Atualmente, a Aliança conta com um robusto quadro de mais de 215 membros, englobando 107 países, diversas organizações internacionais, instituições financeiras e um número considerável de organizações filantrópicas e não governamentais. Tal parceria é fundamental para a formulação e disseminação de soluções inovadoras e sustentáveis que possam realmente fazer a diferença na vida das populações vulneráveis.
Os novos recursos anunciados se somam a uma quantia significativa de US$ 4,1 bilhões já destinados em 2023 a programas sociais em diversos países. Com isso, o total investido em 2024 e neste ano alcança a marca de US$ 10 bilhões, representando 40% do objetivo do BID de mobilizar US$ 25 bilhões até 2030. Essa estratégia ambiciosa reflete a urgência das questões enfrentadas e a necessidade de uma resposta coletiva robusta.
Os recursos disponibilizados podem ser utilizados tanto para empréstimos quanto para assistência técnica, com parte dos valores sendo doações. O BID comprometeu-se a divulgar, na próxima semana, uma discriminação detalhada dos recursos atribuídos a cada projeto e a distribuição entre doações e empréstimos.
Por sua vez, os empréstimos serão baseados na taxa diária de financiamento garantido, permitindo uma margem de captação que inclui o lucro do banco. Essa metodologia procura garantir que os recursos sejam usados de forma eficaz e responsável.

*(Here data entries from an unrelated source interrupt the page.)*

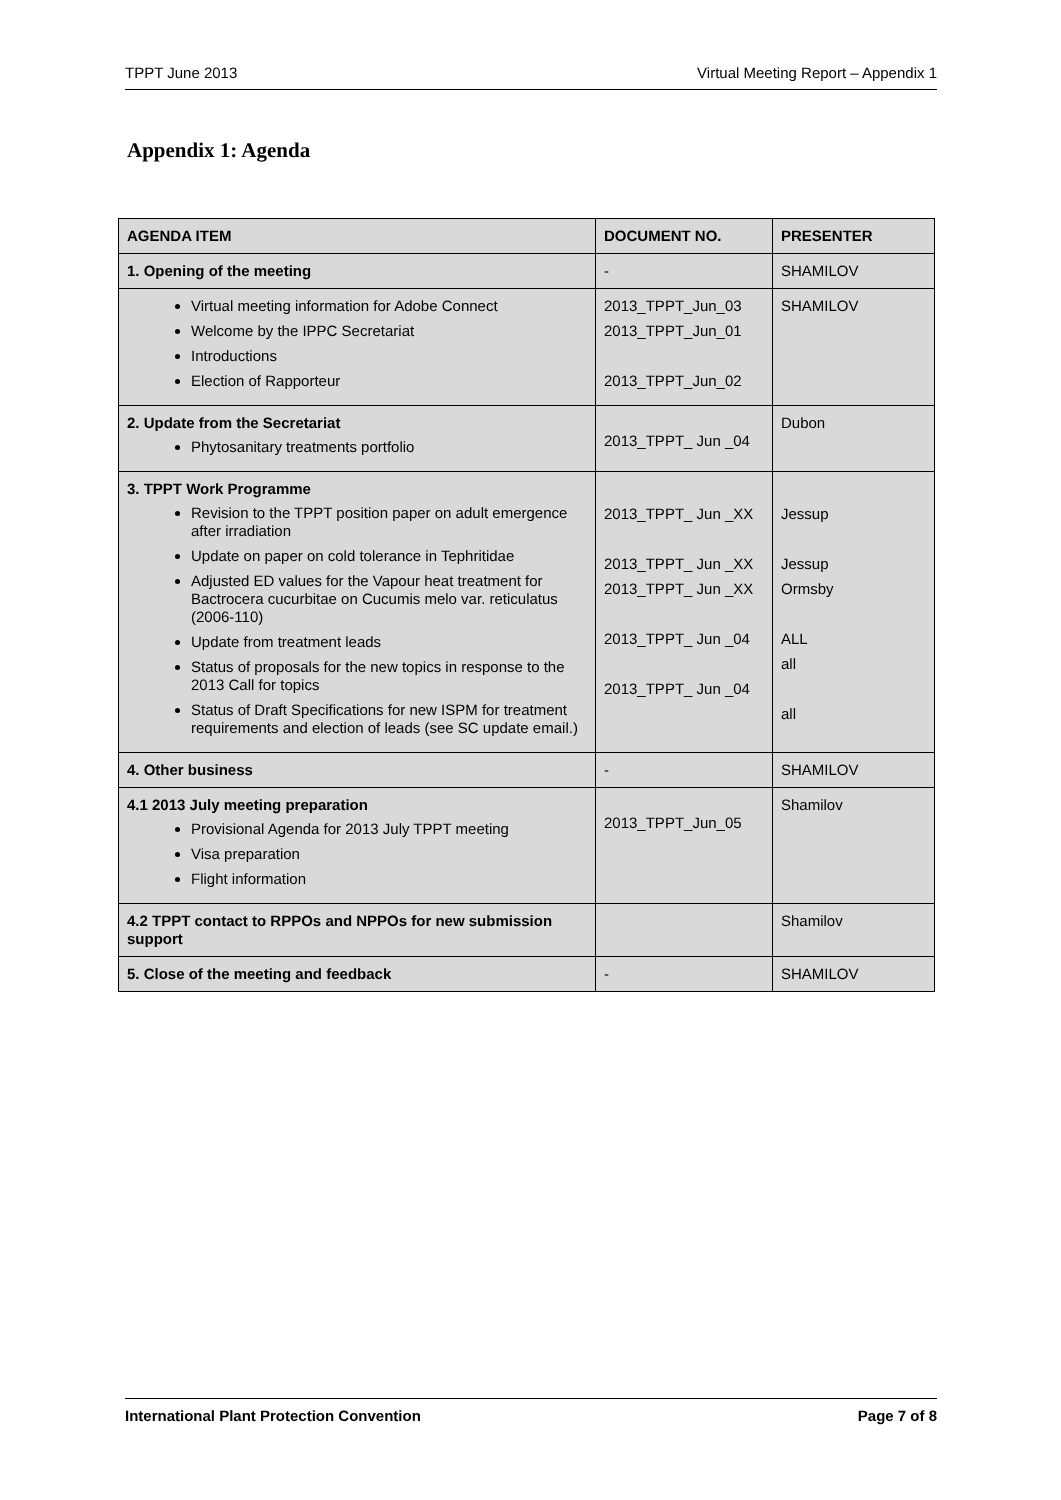TPPT June 2013 Virtual Meeting Report – Appendix 1
Appendix 1: Agenda
| AGENDA ITEM | DOCUMENT NO. | PRESENTER |
| --- | --- | --- |
| 1. Opening of the meeting | - | SHAMILOV |
| Virtual meeting information for Adobe Connect Welcome by the IPPC Secretariat Introductions Election of Rapporteur | 2013_TPPT_Jun_03 2013_TPPT_Jun_01 2013_TPPT_Jun_02 | SHAMILOV |
| 2. Update from the Secretariat Phytosanitary treatments portfolio | 2013_TPPT_ Jun _04 | Dubon |
| 3. TPPT Work Programme Revision to the TPPT position paper on adult emergence after irradiation Update on paper on cold tolerance in Tephritidae Adjusted ED values for the Vapour heat treatment for Bactrocera cucurbitae on Cucumis melo var. reticulatus (2006-110) Update from treatment leads Status of proposals for the new topics in response to the 2013 Call for topics Status of Draft Specifications for new ISPM for treatment requirements and election of leads (see SC update email.) | 2013_TPPT_ Jun _XX 2013_TPPT_ Jun _XX 2013_TPPT_ Jun _XX 2013_TPPT_ Jun _04 2013_TPPT_ Jun _04 | Jessup Jessup Ormsby ALL all all |
| 4. Other business | - | SHAMILOV |
| 4.1 2013 July meeting preparation Provisional Agenda for 2013 July TPPT meeting Visa preparation Flight information | 2013_TPPT_Jun_05 | Shamilov |
| 4.2 TPPT contact to RPPOs and NPPOs for new submission support | | Shamilov |
| 5. Close of the meeting and feedback | - | SHAMILOV |
International Plant Protection Convention Page 7 of 8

Desde a nomeação de Ilan Goldfajn como presidente do BID em dezembro de 2022, a instituição tem buscado reforçar sua missão em um cenário global desafiador. O banco, composto por 48 países, está estruturado para apoiar diretamente as necessidades de financiamento dos países membros mutuários, como o Brasil.
Por fim, a Aliança Global é co-presidida por figures importantes: a secretária de Estado para Cooperação Internacional da Espanha, Eva Granados, e o ministro brasileiro Wellington Dias, que compartilham a responsabilidade de liderar essa causa nobre e necessária.